Чернышёв подскочил к Дуганову, ухватился за шпаги штурвала.

— Руль прямо! — бешено заорал он.

Треск, грохот — и, сбитый с ног неведомой силой, я пребольно ударился о штурвал. В солёном рту появилось что-то постороннее, прокушенным языком я нащупал дыру в верхней челюсти и с кашлем выплюнул два зуба.

— До свадьбы заживёт! — Чернышёв помог мне подняться, на его глазах были слезы. — А ты говоришь — оверкиль!

Не чувствуя боли, я бросился к двери.

Прижавшись друг к другу, будто обнявшись, покачивались на волне ПРС «Байкал» и СРТ «Семён Дежнев».
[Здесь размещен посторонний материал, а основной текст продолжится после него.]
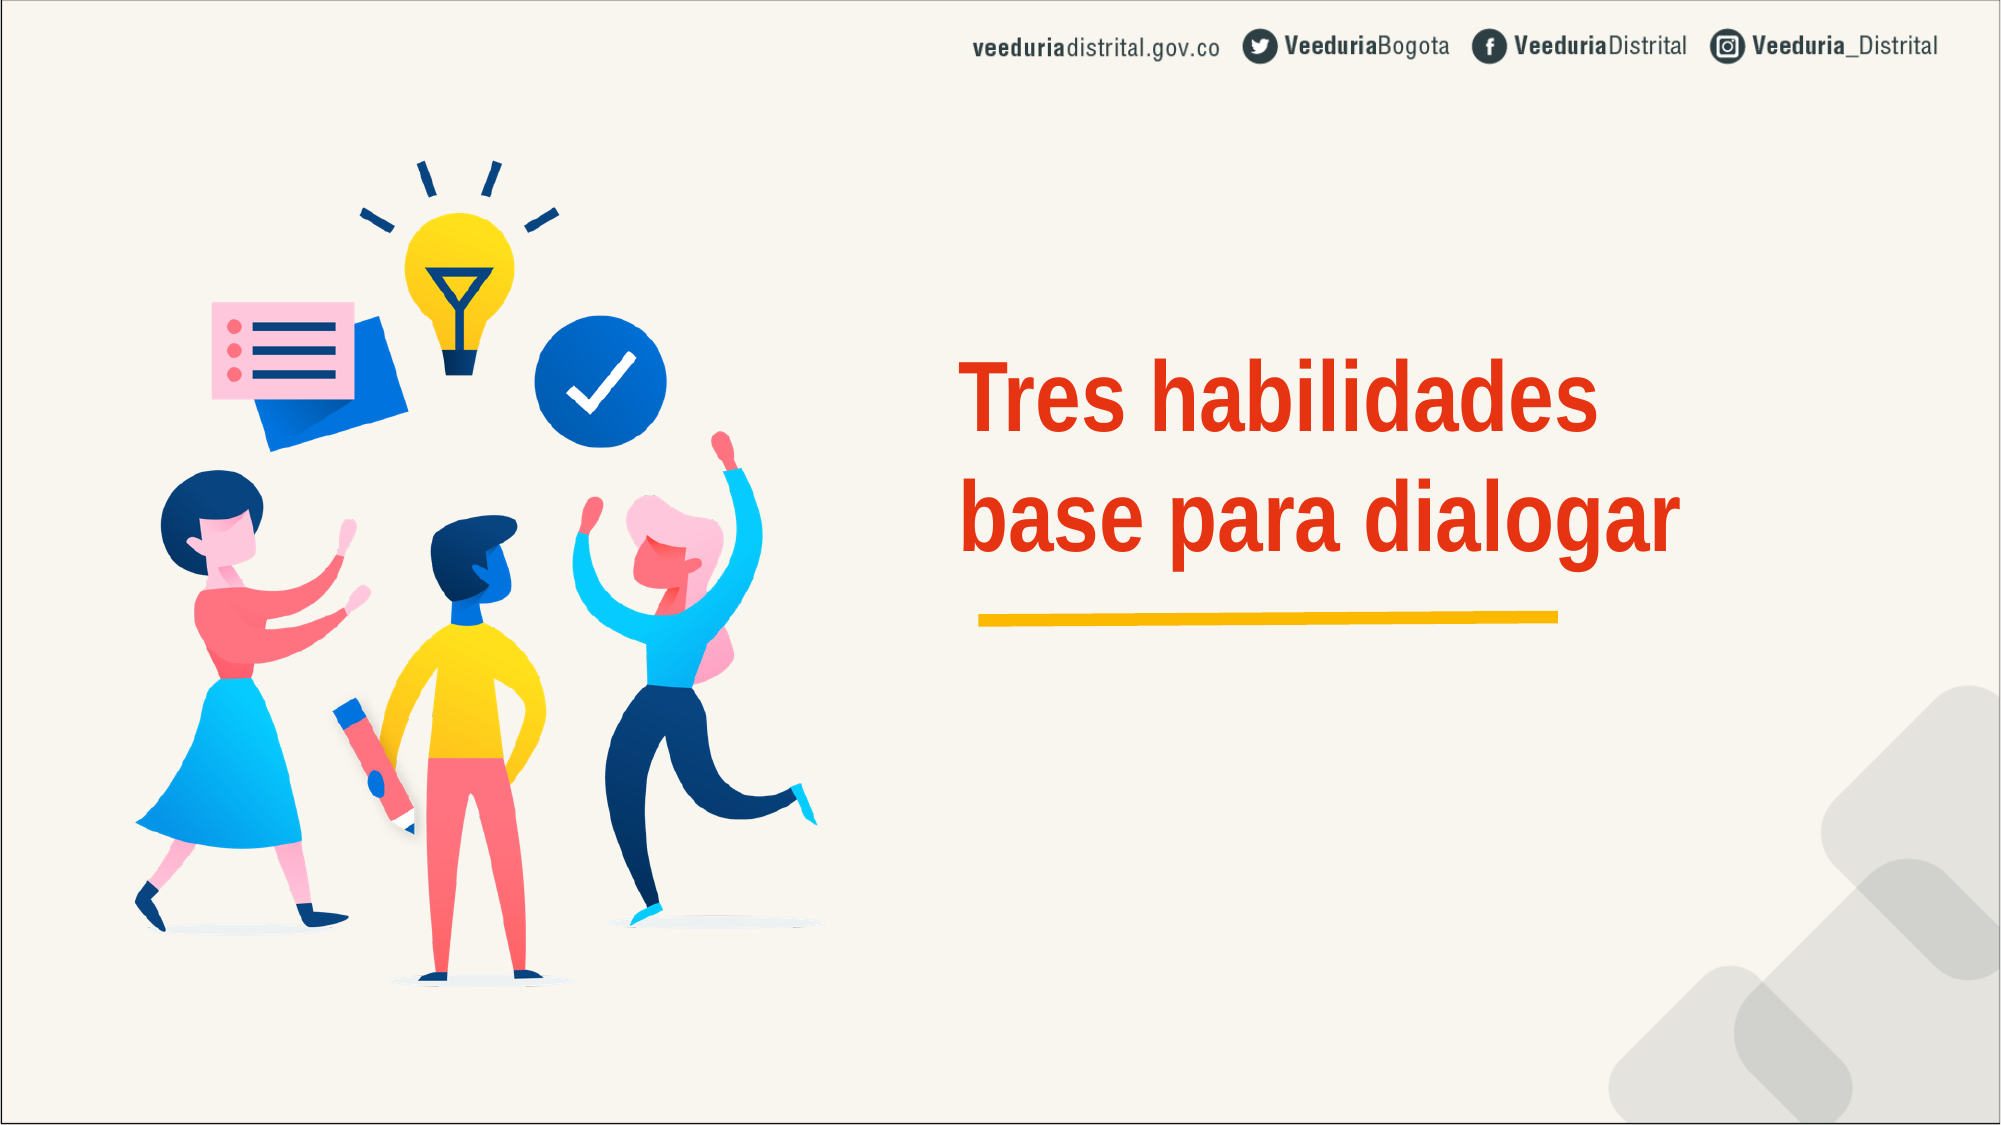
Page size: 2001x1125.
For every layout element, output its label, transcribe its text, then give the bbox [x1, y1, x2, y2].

text_box Tres habilidades base para dialogar [943, 324, 2000, 579]
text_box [978, 616, 1558, 621]
picture [0, 0, 2001, 1125]
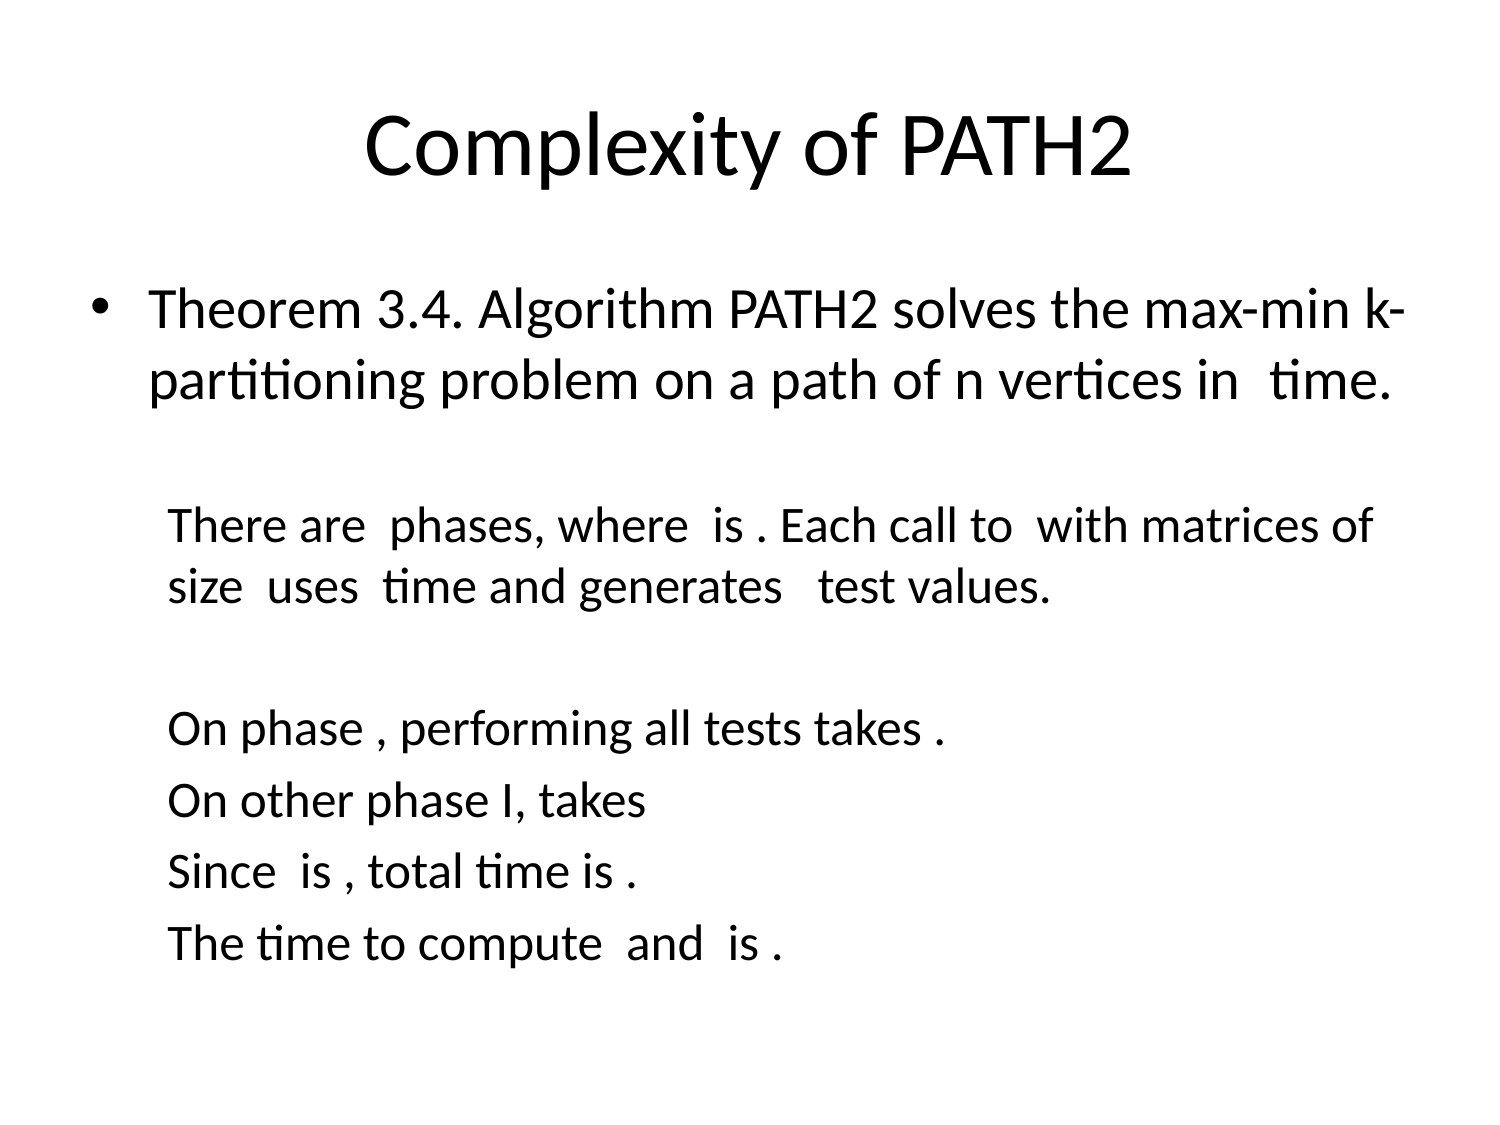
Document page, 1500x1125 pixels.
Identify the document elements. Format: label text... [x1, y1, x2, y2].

Сгоряча я многого не заметил и не понял. Я не видел, например, что Воротилин с Перышкиным подтягивали и заводили швартовые концы не в одиночку (да и вряд ли они справилась бы своими силами), а с помощью капитана, боцмана и двух матросов «Байкала». Не знал я и того, что та самая волна, накрывшая «Байкал», очень ему помогла: смыла часть льда с верхних конструкций. Это и многое другое стало известно потом, на разборе.

Шторм поутих, и оба экипажа всю ночь приводили спасённое судно в порядок: ремонтировали вышедший из строя главный двигатель, восстанавливали антенны, окалывали лёд. А под утро, когда взяли курс на Вознесенскую, я поплёлся в каюту.

Плохо помню, что говорил мне Баландин: кажется, что они мне завидовали, потому что были в неведении и ужасно волновались. Опустошённый, я прополоскал разбитый рот, с отвращением взглянул в зеркало на своё распухшее лицо и с трудом забрался на койку. Свирепо ныла челюсть, царапали язык осколки выбитых зубов, отсутствие которых, безусловно, очень украсит мою улыбку.

Разгорячённые, пришли Ерофеев и Кудрейко. Они всю ночь работали на «Байкале», и теперь их распирало от впечатлений.

Засыпал я тревожно. Мне мерещились Воротилин и Перышкин, прыгающие в тёмную пропасть, неестественный, похожий на мёртвого кита корабль и слезы на глазах Чернышёва.

— А я ему ответил, — громко сказал Баландин, — что бывают такие ситуации, когда спасти может не здравый смысл, а безрассудство! Только и исключительно безрассудство!

Больше я ничего не слышал. Помню только: последнее, о чём я подумал, было то, что остойчивость и жизнь «Байкалу» вернул именно безумный манёвр Чернышёва.